I don’t blame her for wanting me to grow up (not-so) tall and grow up right, but over the years I have found myself in a plethora of situations that have crossed that fine line between being polite and looking like a complete f!@#$cking pushover (sorry for the swear word, Mom!).

I’m the girl who will let you copy her notes from the entire semester before the final without asking for a single thing in return. I’m the girl who will pick you up from some random, I-swear-he-was-so-much-hotter-last-night guy’s house the morning after– even if we’ve only met twice. I’m the girl who will buy you beer (which includes picking it up and dropping it off at your doorstep) for the fourth time in a week and not mention the fact that you stiffed me about ten dollars.

And I’m the girl who – no matter how hard I try – can not for the life of me tell my douchebag ex-boyfriend to f@#ck off – and that NO, he can not completely plagiarize my paper from last semester even though I am, obviously, an amazing writer with an impeccable way with words.

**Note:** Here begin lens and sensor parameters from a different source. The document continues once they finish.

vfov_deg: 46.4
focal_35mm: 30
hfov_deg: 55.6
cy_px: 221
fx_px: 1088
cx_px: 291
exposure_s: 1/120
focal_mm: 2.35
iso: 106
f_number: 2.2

Basically, I need to grow some balls.

So, I found this article on AskMen.com (yeah, I really do read this stuff – and enjoy it!) and even though it’s geared toward men (obvi), I thought the tips were pretty non-gender specific.

A few of my faves:

1. Express yourself. Basically, when you have something to say – say it! Even if you feel that you missed your initial chance to speak your mind, the article says to “plan your strategy to bring up the issue privately later.” This means you need to tackle every issue you have, from arguments with your bitchy a$$ roommate about blasting Gorilla Zoe at all hours of the morning to explaining to your professor why you deserved an A- and not a B+ after you slaved away on the paper for hours (okay…an hour).

2. Stop being agreeable. Say what you feel even if it means – gasp! – going against the crowd. You’ll feel much better about yourself once you start telling people what it is that really bothers you. And if they don’t respect what you have to say? You obviously don’t need them in your life anyway. Just don’t get carried away or you might come off looking arrogant, conceited, or just plain bitchy.

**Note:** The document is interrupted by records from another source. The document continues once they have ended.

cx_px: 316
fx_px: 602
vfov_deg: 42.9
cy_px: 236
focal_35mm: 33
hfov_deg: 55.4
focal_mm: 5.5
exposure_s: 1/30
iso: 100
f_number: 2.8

3. Pick your battles. Pretty self-explanatory, but this part made me laugh: “Use caution around people who might be mentally unstable.” Seriously.

4. Start Small. Don’t expect to completely change over night. Start off by practicing your newfound assertiveness with people who don’t know you as well. Your BFF since freshman year has come to expect a certain response from you and this could make things difficult at first. But as soon as you can comfortably confront the salesperson at Aeropostale who, once again, tried to overcharge you for that cami that will most likely fall apart in a week, then it’s time for you to take on the people closest to you.

And, probably the most important tip of all:

7. Change your surroundings. If all else fails, and the people in your life refuse to see you as the amazing, confident, assertive bombshell that you are – cut them off. They’ve probably just got some issues themselves, and liked having a meek, timid friend around who would do whatever they say. Seriously, people can be messed up, but you, my friend, are not. So forget about them and introduce yourself to new people who will respect you for who you really are.

Being assertive doesn’t mean you can’t still be the thoughtful, generous, caring person you obviously are – it just means showing people that they need to take your needs seriously, too.

And, um, by the way, if you’re reading this douchebag ex…I’d really like my paper back.

You know, whenever you have the time.